Bedlam in Moon: How Robert Morris pulled the biggest upset of the year
By Tony DeFazio | Tue, 04/16/2013 - 21:43

At the same time, about 16 miles northwest of uptown Pittsburgh, in a glorified high school gym called the Charles Sewall Center, less than 4,000 people were witness to one of the greatest moments in Pittsburgh basketball history.
The Robert Morris Colonials—just a week removed from getting knocked out of the Northeast Conference on their own home floor—knocked off the defending national champion Kentucky Wildcats in the first round of the NIT.
It was a fairy tale story that the Wildcats, ranked fifth in the nation coming into the 2012-13 season, were even IN Coraopolis playing a basketball game. But the combination of a poor (by Kentucky's standards) season, a scheduling conflict and—most importantly—a class move on the part of Kentucky coach and Coraopolis native John Calipari, the 'Cats came to the Chuck.
And the Colonials won. Robert Morris pulled perhaps the most stunning upset of the year, taming the Wildcats 59-57 on two Mike McFadden free throws with 9 seconds left.
Robert Morris head coach Andy Toole talked to his team before the game about "playing to exhaustion," and his kids were dropping like flies with cramps by the end of the evening. When Kentucky's Kyle Wiltjer missed a 3-pointer at the end of the game, the clock hit zero and Robert Morris guard Velton Jones punched the ball into the air and turned to go celebrate with his teammates. Except Jones couldn't, because his legs locked up like a toy soldier and he could hardly walk.
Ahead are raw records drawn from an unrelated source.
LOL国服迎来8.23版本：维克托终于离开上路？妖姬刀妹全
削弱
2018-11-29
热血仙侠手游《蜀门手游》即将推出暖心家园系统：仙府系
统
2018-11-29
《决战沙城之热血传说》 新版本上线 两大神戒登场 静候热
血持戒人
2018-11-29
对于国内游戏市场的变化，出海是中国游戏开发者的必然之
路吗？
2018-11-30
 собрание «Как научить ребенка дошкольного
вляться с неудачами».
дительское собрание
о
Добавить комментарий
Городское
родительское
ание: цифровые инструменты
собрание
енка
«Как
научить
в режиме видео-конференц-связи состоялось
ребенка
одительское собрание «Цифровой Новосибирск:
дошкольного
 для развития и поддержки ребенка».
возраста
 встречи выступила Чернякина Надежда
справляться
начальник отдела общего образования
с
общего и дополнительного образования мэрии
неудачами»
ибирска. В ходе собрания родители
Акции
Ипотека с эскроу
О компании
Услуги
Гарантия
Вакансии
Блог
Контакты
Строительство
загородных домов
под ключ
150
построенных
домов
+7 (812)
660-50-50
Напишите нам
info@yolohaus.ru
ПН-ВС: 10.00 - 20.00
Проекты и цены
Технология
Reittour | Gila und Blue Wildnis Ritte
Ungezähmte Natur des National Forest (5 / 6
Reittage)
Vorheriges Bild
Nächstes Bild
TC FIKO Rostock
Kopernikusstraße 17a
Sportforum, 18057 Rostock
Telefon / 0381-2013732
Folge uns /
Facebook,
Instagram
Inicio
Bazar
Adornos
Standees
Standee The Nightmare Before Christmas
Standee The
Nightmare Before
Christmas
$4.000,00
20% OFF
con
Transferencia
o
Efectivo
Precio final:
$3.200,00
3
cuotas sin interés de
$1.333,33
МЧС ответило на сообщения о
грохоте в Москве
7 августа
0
“If having four or five of your guys going into full-body cramps in the last five minutes of the game doesn’t speak to full exhaustion and doesn’t speak to how badly our guys wanted to win this game and what they were willing to do to win it, I don’t know what does," said Toole as the Sewall Center erupted into bedlam, with what seemed like all 3,400 people rushing the floor.
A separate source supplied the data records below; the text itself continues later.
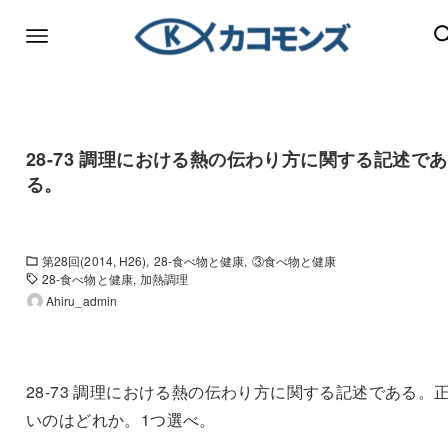
28-73 調理における熱の伝わり方に関する記述であ
る。
第28回(2014, H26)
28-食べ物と健康
③食べ物と健康
28-食べ物と健康
加熱調理
Ahiru_admin
28-73 調理における熱の伝わり方に関する記述である。
いのはどれか。1つ選べ。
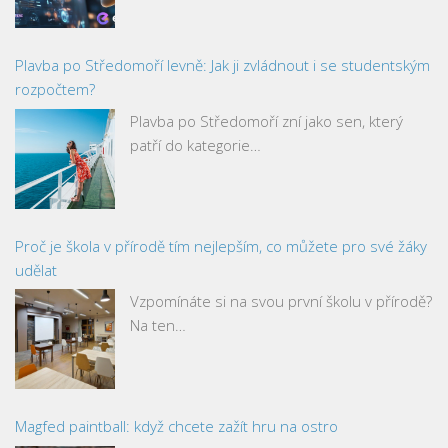
Plavba po Středomoří levně: Jak ji zvládnout i se studentským
rozpočtem?
Plavba po Středomoří zní jako sen, který
patří do kategorie…
Proč je škola v přírodě tím nejlepším, co můžete pro své žáky
udělat
Vzpomínáte si na svou první školu v přírodě?
Na ten…
Magfed paintball: když chcete zažít hru na ostro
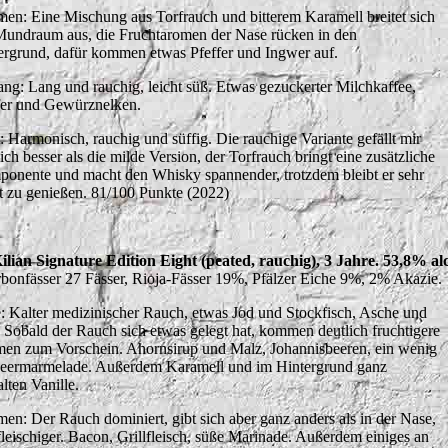
en: Eine Mischung aus Torfrauch und bitterem Karamell breitet sich
undraum aus, die Fruchtaromen der Nase rücken in den
ergrund, dafür kommen etwas Pfeffer und Ingwer auf.
ng: Lang und rauchig, leicht süß. Etwas gezuckerter Milchkaffee,
fer und Gewürznelken.
t: Harmonisch, rauchig und süffig. Die rauchige Variante gefällt mir
ich besser als die milde Version, der Torfrauch bringt eine zusätzliche
onente und macht den Whisky spannender, trotzdem bleibt er sehr
ht zu genießen. 81/100 Punkte (2022)
Kilian Signature Edition Eight (peated, rauchig), 3 Jahre. 53,8% al
bonfässer 27 Fässer, Rioja-Fässer 19%, Pfälzer Eiche 9%, 2% Akazie.
: Kalter medizinischer Rauch, etwas Jod und Stockfisch, Asche und
 Sobald der Rauch sich etwas gelegt hat, kommen deutlich fruchtigere
en zum Vorschein. Ahornsirup und Malz, Johannisbeeren, ein wenig
eermarmelade. Außerdem Karamell und im Hintergrund ganz
lten Vanille.
en: Der Rauch dominiert, gibt sich aber ganz anders als in der Nase,
 fleischiger. Bacon, Grillfleisch, süße Marinade. Außerdem einiges an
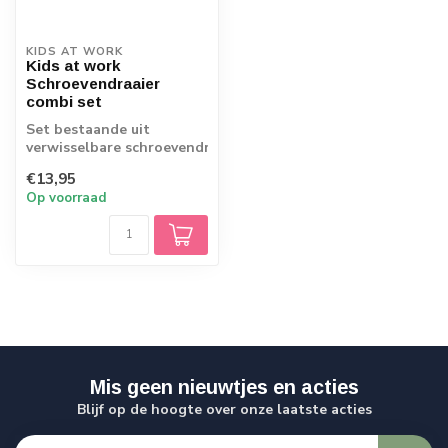
KIDS AT WORK
Kids at work
Schroevendraaier
combi set
Set bestaande uit
verwisselbare schroevendraaier
met magnetische houder
€13,95
voor bit...
Op voorraad
Mis geen nieuwtjes en acties
Blijf op de hoogte over onze laatste acties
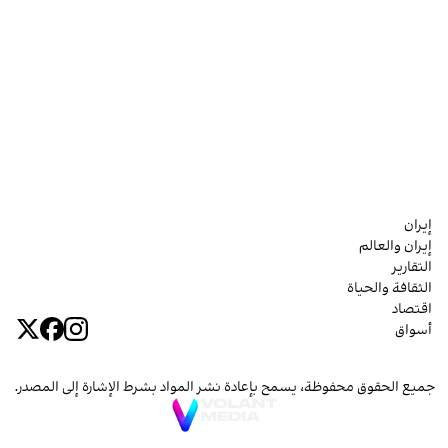
إيران
إيران والعالم
التقارير
الثقافة والحياة
اقتصاد
أسواق
جميع الحقوق محفوظة، يسمح بإعادة نشر المواد بشرط الإشارة إلى المصدر.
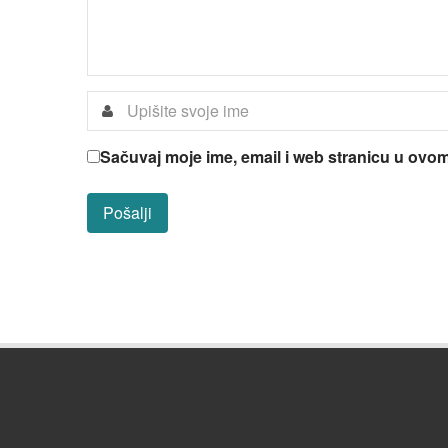
Sačuvaj moje ime, email i web stranicu u ov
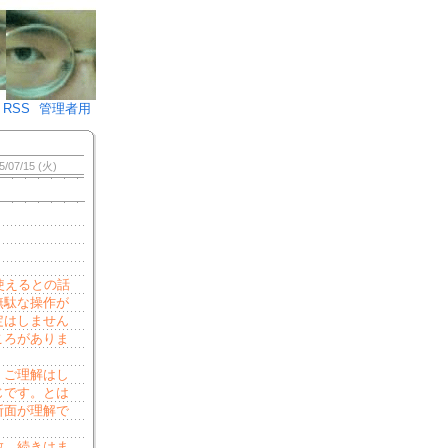
♪)÷2
RSS
管理者用
5/07/15 (火)
使えるとの話
無駄な操作が
定はしません
ころがありま
）
くご理解はし
じです。とは
断面が理解で
散。続きはま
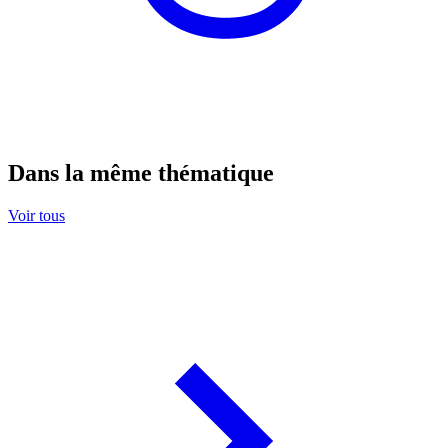
Dans la même thématique
Voir tous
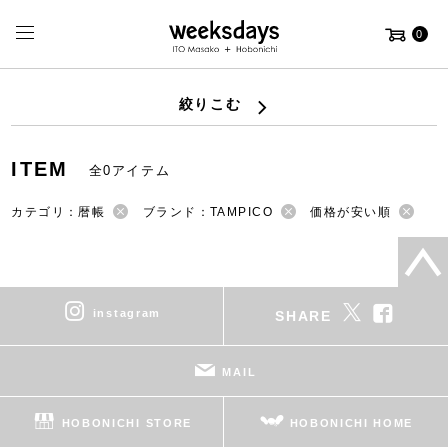
0
絞りこむ
ITEM
全0アイテム
カテゴリ：暦帳
ブランド：TAMPICO
価格が安い順
instagram
SHARE
MAIL
HOBONICHI STORE
HOBONICHI HOME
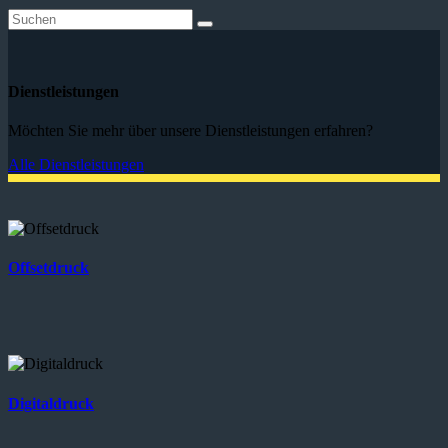
Dienstleistungen
Möchten Sie mehr über unsere Dienstleistungen erfahren?
Alle Dienstleistungen
Offsetdruck
Digitaldruck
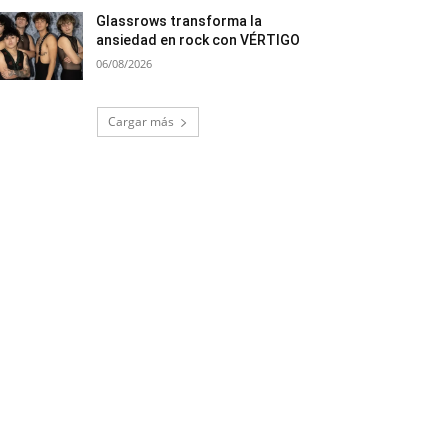
Glassrows transforma la
ansiedad en rock con VÉRTIGO
06/08/2026
Cargar más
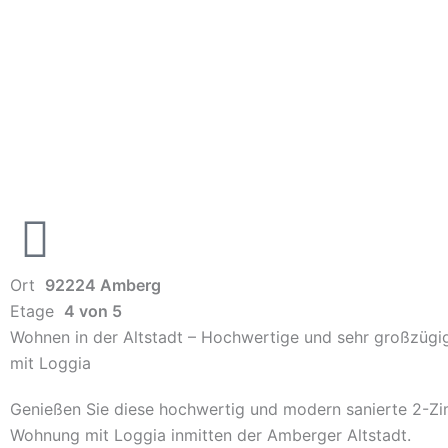
Ort
92224 Amberg
Etage
4 von 5
Wohnen in der Altstadt – Hochwertige und sehr großzüg
mit Loggia
Genießen Sie diese hochwertig und modern sanierte 2-Z
Wohnung mit Loggia inmitten der Amberger Altstadt.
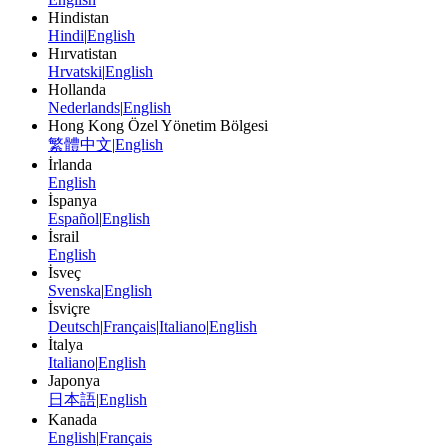
Hindistan
Hindi
|
English
Hırvatistan
Hrvatski
|
English
Hollanda
Nederlands
|
English
Hong Kong Özel Yönetim Bölgesi
繁體中文
|
English
İrlanda
English
İspanya
Español
|
English
İsrail
English
İsveç
Svenska
|
English
İsviçre
Deutsch
|
Français
|
Italiano
|
English
İtalya
Italiano
|
English
Japonya
日本語
|
English
Kanada
English
|
Français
In a year when court-storming has become cliche, the sceneat the Chuck after this one was, well, what court-storming was made for.
The Robert Morris players will remember the night for the rest of their lives. They were so excited afterward they were tripping over their words, thinking faster than they could speak. Simply caught up in the ecstacy of the moment.
“All I could do was just look at the crowd and smile," senior Russell Johnson said after winding down. “You know, even if we’d have lost the game, it was just great to have it at home with the crowd like that."
But they didn't lose, not by a longshot, and even Kentucky’s Calipari knew the right team won the game.
“They deserved to win," Calipari said. “If we’d have won at the buzzer, it would have been a shame. Wouldn't it? Wouldn't it have been a shame?"
The Robert Morris program has accomplished some great things in the past several years -- four straight NEC championship game appearances, two NCAA Tournament appearances and two NIT berths. Nothing, not even their near-upset of Villanova in the 2010 tourney, could compare to what happened over the course of two hours on March 19.